Но я родила тебя белой, с кожей, блистающей несвойственным эфиопам цветом. Я-то поняла причину: во время моего сочетания с мужем я взглянула на Андромеду: картина явила мне ее отовсюду нагой – ведь Персей только что стал сводить Андромеду со скалы, – так зачался на несчастье плод, подобный ей[95]. Решила я избежать позорной смерти (я была уверена, что цвет твоей кожи навлечет на меня обвинение в прелюбодеянии: никто не поверил бы моему объяснению такой неожиданности), а тебя предоставить случайностям судьбы, выбрав для тебя скорее эту участь, чем неминуемую смерть или, во всяком случае, прозвание незаконнорожденной.

Солгав мужу, будто ты тотчас же, родившись, умерла, я тайком, украдкой подкинула тебя вместе со всеми сокровищами, какие только были под рукой, чтобы они послужили наградой твоему спасителю. Я убрала тебя всем, чем могла, в том числе и этой повязкой, содержащей печальную повесть о тебе и обо мне. Я начертала ее пролитыми по тебе слезами и кровью, одновременно став и первородящей и многослезной. Но, сладостная дочь моя, данная мне лишь на мгновенье, – если ты останешься в живых, помни о твоем благородном происхождении, соблюдай целомудрие, единственное отличительное свойство женской добродетели, и храни царственный, достойный твоих родителей высокий дух. Особенно помни вот о чем: отыщи среди сокровищ, подкинутых вместе с тобой, и сохрани некий перстень, подаренный мне твоим отцом, когда он сватался за меня. На ободке перстня вырезаны царские знаки, а гнездо освящено камнем пантарбом, обладающим сокровенной силой.[96]

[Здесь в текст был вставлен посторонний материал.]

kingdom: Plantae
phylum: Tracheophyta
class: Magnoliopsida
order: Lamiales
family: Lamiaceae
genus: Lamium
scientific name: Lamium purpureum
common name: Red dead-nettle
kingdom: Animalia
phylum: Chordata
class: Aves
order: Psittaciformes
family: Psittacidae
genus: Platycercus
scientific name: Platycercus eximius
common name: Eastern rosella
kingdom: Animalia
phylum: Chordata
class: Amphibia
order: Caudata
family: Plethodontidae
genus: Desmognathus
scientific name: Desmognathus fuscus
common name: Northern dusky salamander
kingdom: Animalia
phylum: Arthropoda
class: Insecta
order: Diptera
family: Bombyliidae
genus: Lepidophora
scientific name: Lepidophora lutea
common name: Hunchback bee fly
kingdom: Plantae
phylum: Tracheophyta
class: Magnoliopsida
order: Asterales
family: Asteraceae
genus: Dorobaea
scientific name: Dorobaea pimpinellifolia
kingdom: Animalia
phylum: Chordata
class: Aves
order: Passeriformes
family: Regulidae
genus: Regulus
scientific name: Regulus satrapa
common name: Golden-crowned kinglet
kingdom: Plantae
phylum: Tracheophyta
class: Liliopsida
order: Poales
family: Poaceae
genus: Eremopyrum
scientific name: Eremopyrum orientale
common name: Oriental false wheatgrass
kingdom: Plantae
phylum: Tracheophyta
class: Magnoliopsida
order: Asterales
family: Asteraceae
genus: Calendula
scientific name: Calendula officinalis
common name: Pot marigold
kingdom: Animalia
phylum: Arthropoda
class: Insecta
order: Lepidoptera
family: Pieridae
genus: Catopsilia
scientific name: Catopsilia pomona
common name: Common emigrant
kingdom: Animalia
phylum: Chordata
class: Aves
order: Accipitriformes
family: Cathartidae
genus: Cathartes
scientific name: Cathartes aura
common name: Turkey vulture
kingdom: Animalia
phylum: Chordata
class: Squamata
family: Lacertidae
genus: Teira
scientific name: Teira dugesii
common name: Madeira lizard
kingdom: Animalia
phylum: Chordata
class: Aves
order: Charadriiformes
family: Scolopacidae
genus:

Хоть так, заставив служить себе письмена, я побеседовала с тобой, раз божество лишило меня живого общения с глазу на глаз. Быть может, все это ни к чему и напрасно, а может быть, когда-нибудь и окажется полезным. Ведь тайны судьбы неведомы людям. И будут тебе эти письмена приметами, о, понапрасну прекрасна ты, красота твоя, – упрек мне! – если ты останешься в живых, если же… – да не доведется мне услышать об этом – надгробием и погребальными слезами материнскими».

Когда я это прочел, Кнемон, я все понял и удивился промыслу богов. Я преисполнился и радости и печали, и странные чувства меня обуревали: одновременно плакал я и веселился. Душа расширялась от радости, ибо найдено было неизвестное и разгадано предреченное, но беспокоилась о совершении предстоящего и преисполнялась жалости к человеческой жизни, неустойчивой и ненадежной, то сюда, то туда склоняемой, – что теперь лишний раз подтверждается судьбой Хариклеи. Многое пришло мне на ум: вот от каких родителей произошла Хариклея, а между тем чьей дочерью она считается, как далека она от своей родины; ее удел – прозываться незаконнорожденной, хотя она благородного и даже царственного эфиопского происхождения. Долго стоял я в недоумении: было отчего сострадать ей в ее прошлом, и я не отважился считать ее счастливой в будущем. Наконец, заставив себя рассуждать трезво, я решил приняться за дело и не мешкать. Придя к Хариклее, я застал ее одну, измученную страстью; разумом она старалась ее одолеть, но телом мучилась, охваченная недугом, и уже не в силах была противиться его страшному натиску.